While macroeconomic effects of an expansionary fiscal policy (for few states) would be inflationary in nature (in the medium term), the manifestation of these risks could be contingent upon timeline and manner of rollout
The last few RBI monetary policies have been contemplative. In a dynamic environment, where both inflation and growth trajectories have been repeatedly surprising (both on the downside), monetary policy decisions and their prediction has kept the market experts prognostic. In a similar vein, ahead of the third bi-monthly monetary policy review, enough compelling reasons were floating for RBI to ‘Act’ (read 25 bps cut) or ‘Not act’; with a small section of market also advocating for an ‘Aggressive action’ (read 50 bps cut!).
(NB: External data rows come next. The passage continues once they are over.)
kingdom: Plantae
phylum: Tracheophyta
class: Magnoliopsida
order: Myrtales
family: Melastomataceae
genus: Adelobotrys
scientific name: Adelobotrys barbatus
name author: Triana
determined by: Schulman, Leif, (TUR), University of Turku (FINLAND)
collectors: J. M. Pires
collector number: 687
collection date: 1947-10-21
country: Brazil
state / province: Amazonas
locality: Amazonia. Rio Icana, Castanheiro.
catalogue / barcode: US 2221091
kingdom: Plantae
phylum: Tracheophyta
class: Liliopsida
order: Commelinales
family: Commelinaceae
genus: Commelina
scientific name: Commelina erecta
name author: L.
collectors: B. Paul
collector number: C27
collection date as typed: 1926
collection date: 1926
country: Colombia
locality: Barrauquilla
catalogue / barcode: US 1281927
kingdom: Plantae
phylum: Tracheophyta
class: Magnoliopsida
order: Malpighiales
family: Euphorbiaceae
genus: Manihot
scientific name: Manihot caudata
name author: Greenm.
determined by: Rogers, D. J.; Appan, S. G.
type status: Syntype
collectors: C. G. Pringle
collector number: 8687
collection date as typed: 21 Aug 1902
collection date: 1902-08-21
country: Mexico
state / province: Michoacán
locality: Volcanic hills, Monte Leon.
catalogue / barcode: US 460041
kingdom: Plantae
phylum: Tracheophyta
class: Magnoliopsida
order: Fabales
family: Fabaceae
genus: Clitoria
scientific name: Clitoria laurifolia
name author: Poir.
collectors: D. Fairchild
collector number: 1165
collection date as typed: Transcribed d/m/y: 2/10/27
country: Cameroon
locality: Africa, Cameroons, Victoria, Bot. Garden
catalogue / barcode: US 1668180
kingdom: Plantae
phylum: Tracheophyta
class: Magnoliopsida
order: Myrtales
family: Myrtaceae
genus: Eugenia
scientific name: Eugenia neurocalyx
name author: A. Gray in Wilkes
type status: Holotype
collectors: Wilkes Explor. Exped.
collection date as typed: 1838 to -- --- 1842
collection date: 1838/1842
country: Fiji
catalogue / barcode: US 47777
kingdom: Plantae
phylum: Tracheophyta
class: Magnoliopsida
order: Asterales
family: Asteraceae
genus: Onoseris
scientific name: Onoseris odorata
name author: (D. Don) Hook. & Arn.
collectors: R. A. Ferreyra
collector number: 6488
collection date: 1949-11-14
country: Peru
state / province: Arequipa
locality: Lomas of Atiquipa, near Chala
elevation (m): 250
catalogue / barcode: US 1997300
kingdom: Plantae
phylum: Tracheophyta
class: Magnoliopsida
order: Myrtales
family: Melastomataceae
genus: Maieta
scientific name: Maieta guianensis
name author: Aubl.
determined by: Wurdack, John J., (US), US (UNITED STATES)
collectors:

The commitment of RBI’s Monetary Policy Committee to keep headline inflation close to 4% on a durable basis, and its perceived risks to inflation formed the basis for these different opinions. But as we are now aware, the MPC delivered a 25 bps rate cut, with the judgment being driven by three
* CPI inflation retreating below the downwardly revised inflation range of 2.0-3.5% for H1 FY18 to a record low of 1.54% in Jun-17, as upside risks to inflation did not materialise owing to benign global commodity prices and a weak seasonal momentum, amidst a favourable base
* Core inflation, which excludes volatile components of food and fuel, easing by close to 100 bps since the beginning of FY18 to 3.9% as of Jun-17, after having been extremely sticky around 4.8% over the last 12 months
* A normal and well-distributed south-west monsoon, ending the month of July in a 2% surplus (as a % of LPA)
Despite the rate cut and reiteration of its neutral stance, concerns remain on factors that could potentially be inflationary in nature. On the foreseeable horizon, while RBI has indicated upside risks from the recently announced allowances hike under 7th CPC and MSPs for kharif crops, we expect the impact of both to remain manageable at close to 40 bps on a cumulative basis. Other potential inflation risks are anticipated from states’ spending uplift led in part by hikes in salary and allowances under Pay Commission obligations. While macroeconomic effects of an expansionary fiscal policy (for few states) would be inflationary in nature (in the medium term), the manifestation of these risks could be contingent upon timeline and manner of rollout.
As such, our assessment of inflation trajectory for FY18 is sanguine, with average CPI inflation expected to drift lower by 100 bps to 3.5% in FY18 (from 4.5% in FY17) on the back of pricing power remaining subdued amidst persistence of negative output gap. This comfort on inflation, we think, could potentially allow RBI to deliver one final 25 bps rate cut before the end of this year. Upside in structural inflation pressures thereafter accompanied by MPCs vigil to maintain the 4.0% inflation target, will restrain any further rate reductions. However, risks to our call remain from any sharper than anticipated reversal in price of perishables and its second order impact in the economy, and global developments inducing heightened financial market volatility especially with respect to Fed unwinding its balance sheet.